Henry shook his head, not surprised that Sumner had looped back to that topic. Sumner had seen Henry suffer for want of Fanny for many years and was particularly irritated by it.
“I am hoping to return home free of the hold she has upon me.” He lifted his glass and swirled the wine within it until it created a small tornado of red liquid. “I know she is lost to me, Sumner, and that she was never truly mine for the asking. I know it in here”—he tapped his free hand against his head—“but my heart won’t yet accept it. I cannot survive with my mind and heart so separated. I go to Germany with the belief that I can connect my head to my heart once again and exorcise Fanny Appleton from both of them completely. It is my intention to return home a new man, free of Fanny, free of the fantasy that has hung like a millstone around my neck all these years. I want a family, I want a woman to love and who will love me back, and I am running out of time. I must separate Fanny from that expectation, and I feel sure that Germany is where that will happen.”

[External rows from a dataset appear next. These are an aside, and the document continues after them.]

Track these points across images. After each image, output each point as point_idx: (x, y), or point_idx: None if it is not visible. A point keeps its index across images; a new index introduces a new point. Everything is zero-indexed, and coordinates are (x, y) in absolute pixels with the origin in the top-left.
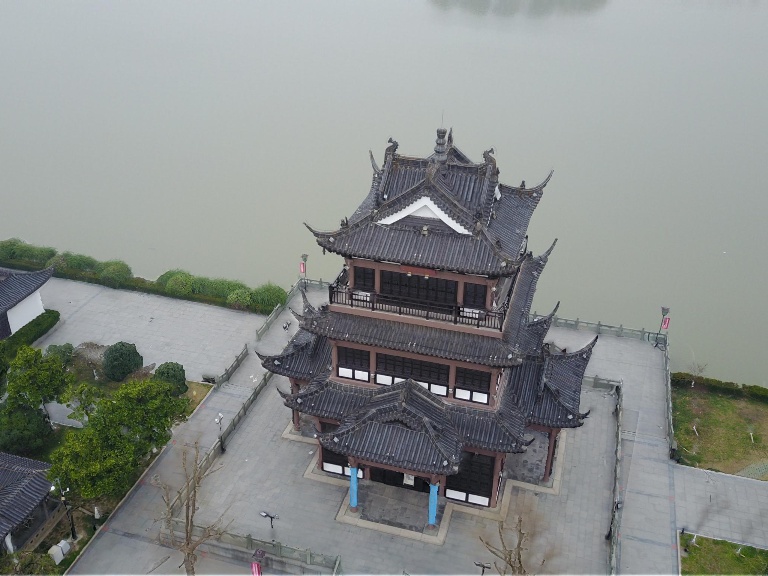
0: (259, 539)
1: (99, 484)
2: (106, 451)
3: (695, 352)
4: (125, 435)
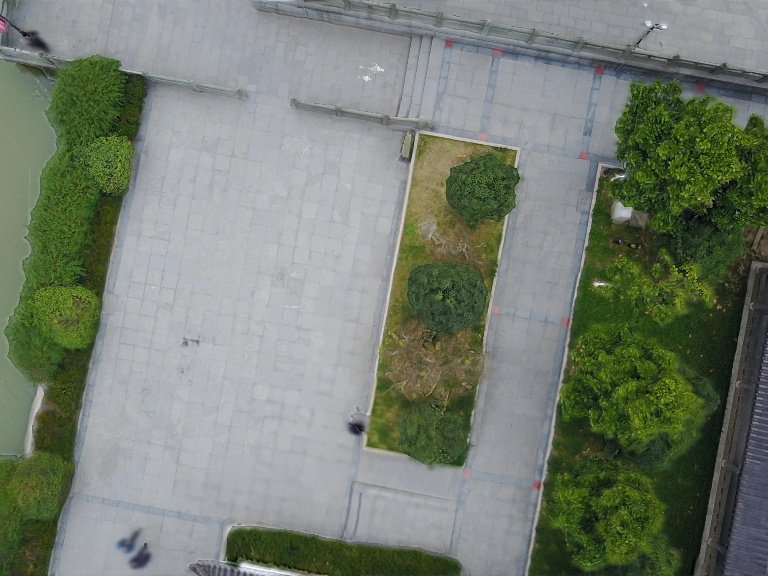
0: None
1: None
2: None
3: None
4: None
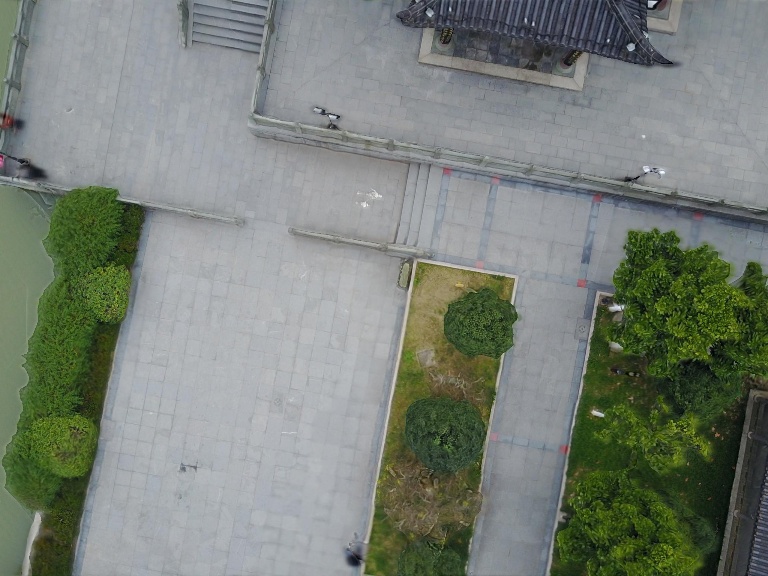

Sumner took a deep breath and then let it out slowly. “Then I shall wish you well. I want you to know how greatly you shall be missed. You are my dearest friend, Longfellow, the best I have ever had. I shall count the days until your return, and while I will sorrow for myself, I wish you the treasure of your health and, above all, hope you will be happy.”
Henry blinked back tears, surprised at the depth of feeling from this man who appeared so hard on the outside. He reached across the table and Sumner took his hand in a symbolic embrace. “Without the love and support of my friends, Sumner, I would not have made it so well and so long. I thank you from the depth of my soul for your faith and your care.”
“God s
peed to you,” Sumner whispered, his own eyes glassy. “Find that happiness. Be well.”
Thirty-Four
New Life
Henry trudged up the hillside, sketchbook in hand, lungs heaving, and muscles burning until he reached the crest which afforded a view of the smoking chimneys and bell towers of Marienberg, the village just outside the convent where he had been taking the Water Cure since June.
Am I cured? he wondered, and then smiled at the paper in his hand. Three months ago he was not writing, and now he was. He had gained back some of the weight he’d lost, and his sleep and digestive struggles had evened out. He walked for hours every day without pain in his joints, and his headaches were far less frequent than they had been. Though he was hesitant to proclaim himself completely cured, he had not felt this good in years.
He settled himself on the hillside and let the color and shapes of the view surround him. The landscape was beautiful: quaint, rustic, and free. After months of baths, drinks, bland food, and long walks, he had come to realize that while he may never be cured of what distressed him, he could rise above it.
Here in Marienberg there was no one to complain to and, after looking around at the company he shared his time with, he realized many people suffered from ailments of every kind, making him oddly grateful for his own. Some of the residents were in far greater distress than he, dealing with all manner of physical and psychological impairments that tugged at Henry’s sympathy. Some seemed to regard their time at the convent as an excuse to be idle, and yet others seemed to enjoy the attention, often making up new ailments and complaints, then watching with bright eyes the way their attendants rallied around them.
Henry was unsure which category he would place himself in, but he knew one thing—he had more power over his moods than he had thought. What’s more, he’d come to take a certain comfort in his ability to feel things so deeply. Perhaps because his mind could go to dark places, he had the perception and ability to recreate such ethereal concepts in his writing. Perhaps his weakness was also his strength.